**What is expected**
Type out the lines below exactly, pictures excluded.

(Data items)
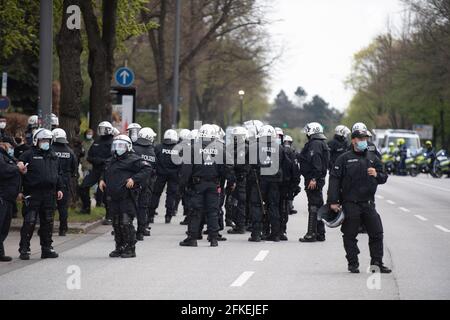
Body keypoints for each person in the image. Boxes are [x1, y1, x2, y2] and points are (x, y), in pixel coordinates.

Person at [327, 125, 391, 274]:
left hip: (368, 203)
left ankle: (377, 263)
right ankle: (353, 262)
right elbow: (334, 180)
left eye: (366, 139)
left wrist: (376, 174)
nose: (364, 141)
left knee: (377, 233)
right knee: (349, 234)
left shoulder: (373, 158)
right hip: (350, 203)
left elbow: (384, 177)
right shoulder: (344, 158)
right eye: (361, 139)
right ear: (354, 140)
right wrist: (333, 201)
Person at [179, 124, 235, 247]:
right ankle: (213, 238)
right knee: (213, 212)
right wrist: (228, 183)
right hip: (214, 185)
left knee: (195, 211)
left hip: (197, 185)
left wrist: (183, 186)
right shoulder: (220, 149)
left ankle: (192, 238)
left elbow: (185, 171)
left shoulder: (192, 149)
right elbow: (228, 168)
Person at [99, 135, 153, 258]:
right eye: (116, 145)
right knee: (116, 223)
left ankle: (130, 248)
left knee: (125, 222)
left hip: (126, 197)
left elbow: (147, 169)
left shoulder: (133, 159)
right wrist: (102, 179)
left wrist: (134, 179)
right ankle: (119, 247)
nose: (118, 148)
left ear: (128, 147)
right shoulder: (111, 160)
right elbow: (105, 171)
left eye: (121, 146)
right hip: (113, 197)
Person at [18, 128, 64, 260]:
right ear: (36, 141)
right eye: (43, 140)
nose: (45, 143)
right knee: (30, 221)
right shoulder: (28, 155)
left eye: (48, 141)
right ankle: (24, 249)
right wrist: (20, 191)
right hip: (33, 193)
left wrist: (59, 188)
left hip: (49, 193)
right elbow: (19, 171)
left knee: (48, 222)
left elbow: (58, 174)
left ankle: (47, 248)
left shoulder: (53, 155)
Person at [248, 125, 289, 242]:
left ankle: (256, 234)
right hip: (275, 180)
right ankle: (275, 234)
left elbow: (250, 163)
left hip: (259, 180)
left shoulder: (255, 146)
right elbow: (284, 163)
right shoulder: (280, 147)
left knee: (256, 205)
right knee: (274, 206)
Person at [298, 122, 330, 243]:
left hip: (314, 179)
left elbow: (316, 162)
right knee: (318, 204)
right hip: (317, 179)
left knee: (313, 206)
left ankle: (311, 234)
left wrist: (313, 179)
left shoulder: (315, 144)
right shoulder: (320, 143)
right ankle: (320, 233)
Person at [79, 121, 114, 215]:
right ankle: (86, 207)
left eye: (104, 129)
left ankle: (109, 215)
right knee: (83, 187)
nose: (102, 131)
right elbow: (89, 156)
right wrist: (97, 160)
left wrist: (102, 161)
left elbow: (112, 158)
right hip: (96, 170)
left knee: (105, 193)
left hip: (107, 171)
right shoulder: (97, 141)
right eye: (101, 129)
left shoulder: (113, 142)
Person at [149, 129, 181, 224]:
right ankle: (168, 216)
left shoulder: (158, 147)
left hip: (160, 174)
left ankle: (150, 215)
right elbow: (181, 163)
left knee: (156, 194)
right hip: (174, 175)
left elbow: (154, 160)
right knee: (171, 195)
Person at [0, 142, 26, 261]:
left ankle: (0, 252)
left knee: (4, 226)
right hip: (2, 196)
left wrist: (20, 166)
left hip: (9, 197)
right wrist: (17, 167)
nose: (11, 150)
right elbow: (4, 170)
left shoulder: (9, 157)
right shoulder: (1, 157)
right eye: (9, 148)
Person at [132, 127, 157, 241]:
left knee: (129, 206)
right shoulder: (152, 151)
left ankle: (127, 229)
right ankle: (141, 232)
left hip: (132, 182)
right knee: (143, 207)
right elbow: (155, 168)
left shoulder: (132, 148)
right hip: (146, 183)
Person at [51, 129, 78, 236]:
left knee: (50, 207)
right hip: (65, 182)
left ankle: (47, 229)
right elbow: (74, 169)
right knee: (63, 207)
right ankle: (63, 229)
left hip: (52, 180)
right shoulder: (70, 152)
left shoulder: (50, 150)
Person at [226, 127, 250, 234]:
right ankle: (240, 224)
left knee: (240, 203)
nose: (235, 139)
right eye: (234, 137)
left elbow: (239, 163)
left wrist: (230, 163)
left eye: (237, 137)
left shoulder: (244, 148)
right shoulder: (233, 147)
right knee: (234, 202)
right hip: (236, 178)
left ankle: (241, 226)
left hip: (241, 178)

**Expected answer**
Body keypoints for each person in the image. Boxes are [x1, y1, x2, y2] and points are (x, y), in pixel coordinates.

Person at [327, 125, 391, 274]:
left hip: (368, 203)
left ankle: (377, 263)
right ankle: (353, 262)
right elbow: (334, 180)
left eye: (366, 139)
left wrist: (376, 174)
nose: (364, 141)
left knee: (377, 233)
right knee: (349, 234)
left shoulder: (373, 158)
right hip: (350, 203)
left elbow: (384, 177)
right shoulder: (344, 158)
right eye: (361, 139)
right ear: (354, 140)
right wrist: (333, 201)
Person at [179, 124, 235, 247]:
right ankle: (213, 238)
right knee: (213, 212)
right wrist: (228, 183)
right hip: (214, 185)
left knee: (195, 211)
left hip: (197, 185)
left wrist: (183, 186)
right shoulder: (220, 149)
left ankle: (192, 238)
left elbow: (185, 171)
left shoulder: (192, 149)
right elbow: (228, 168)
Person at [99, 135, 153, 258]:
right eye: (116, 145)
right knee: (116, 223)
left ankle: (130, 248)
left knee: (125, 222)
left hip: (126, 197)
left elbow: (147, 169)
left shoulder: (133, 159)
right wrist: (102, 179)
left wrist: (134, 179)
right ankle: (119, 247)
nose: (118, 148)
left ear: (128, 147)
right shoulder: (111, 160)
right elbow: (105, 171)
left eye: (121, 146)
right hip: (113, 197)
Person at [18, 128, 64, 260]:
right ear: (36, 141)
right eye: (43, 140)
nose: (45, 143)
right knee: (30, 221)
right shoulder: (28, 155)
left eye: (48, 141)
right ankle: (24, 249)
right wrist: (20, 191)
right hip: (33, 193)
left wrist: (59, 188)
left hip: (49, 193)
right elbow: (19, 171)
left knee: (48, 222)
left elbow: (58, 174)
left ankle: (47, 248)
left shoulder: (53, 155)
Person at [248, 125, 289, 242]:
left ankle: (256, 234)
right hip: (275, 180)
right ankle: (275, 234)
left elbow: (250, 163)
left hip: (259, 180)
left shoulder: (255, 146)
right elbow: (284, 163)
right shoulder: (280, 147)
left knee: (256, 205)
right knee: (274, 206)
Person at [298, 122, 330, 243]:
left hip: (314, 179)
left elbow: (316, 162)
right knee: (318, 204)
right hip: (317, 179)
left knee: (313, 206)
left ankle: (311, 234)
left wrist: (313, 179)
left shoulder: (315, 144)
right shoulder: (320, 143)
right ankle: (320, 233)
Person at [79, 121, 114, 215]:
right ankle: (86, 207)
left eye: (104, 129)
left ankle: (109, 215)
right knee: (83, 187)
nose: (102, 131)
right elbow: (89, 156)
right wrist: (97, 160)
left wrist: (102, 161)
left elbow: (112, 158)
right hip: (96, 170)
left knee: (105, 193)
left hip: (107, 171)
right shoulder: (97, 141)
right eye: (101, 129)
left shoulder: (113, 142)
Person at [149, 129, 181, 224]:
right ankle: (168, 216)
left shoulder: (158, 147)
left hip: (160, 174)
left ankle: (150, 215)
right elbow: (181, 163)
left knee: (156, 194)
right hip: (174, 175)
left elbow: (154, 160)
right knee: (171, 195)
Person at [0, 142, 26, 261]:
left ankle: (0, 252)
left knee: (4, 226)
right hip: (2, 196)
left wrist: (20, 166)
left hip: (9, 197)
right wrist: (17, 167)
nose: (11, 150)
right elbow: (4, 170)
left shoulder: (9, 157)
right shoulder: (1, 157)
right eye: (9, 148)
Person at [132, 127, 157, 241]:
left knee: (129, 206)
right shoulder: (152, 151)
left ankle: (127, 229)
right ankle: (141, 232)
left hip: (132, 182)
right knee: (143, 207)
right elbow: (155, 168)
left shoulder: (132, 148)
right hip: (146, 183)
Person at [51, 129, 78, 236]:
left knee: (50, 207)
right hip: (65, 182)
left ankle: (47, 229)
right elbow: (74, 169)
right knee: (63, 207)
right ankle: (63, 229)
left hip: (52, 180)
right shoulder: (70, 152)
left shoulder: (50, 150)
Person at [226, 127, 250, 234]:
right ankle: (240, 224)
left knee: (240, 203)
nose: (235, 139)
right eye: (234, 137)
left elbow: (239, 163)
left wrist: (230, 163)
left eye: (237, 137)
left shoulder: (244, 148)
right shoulder: (233, 147)
right knee: (234, 202)
right hip: (236, 178)
left ankle: (241, 226)
left hip: (241, 178)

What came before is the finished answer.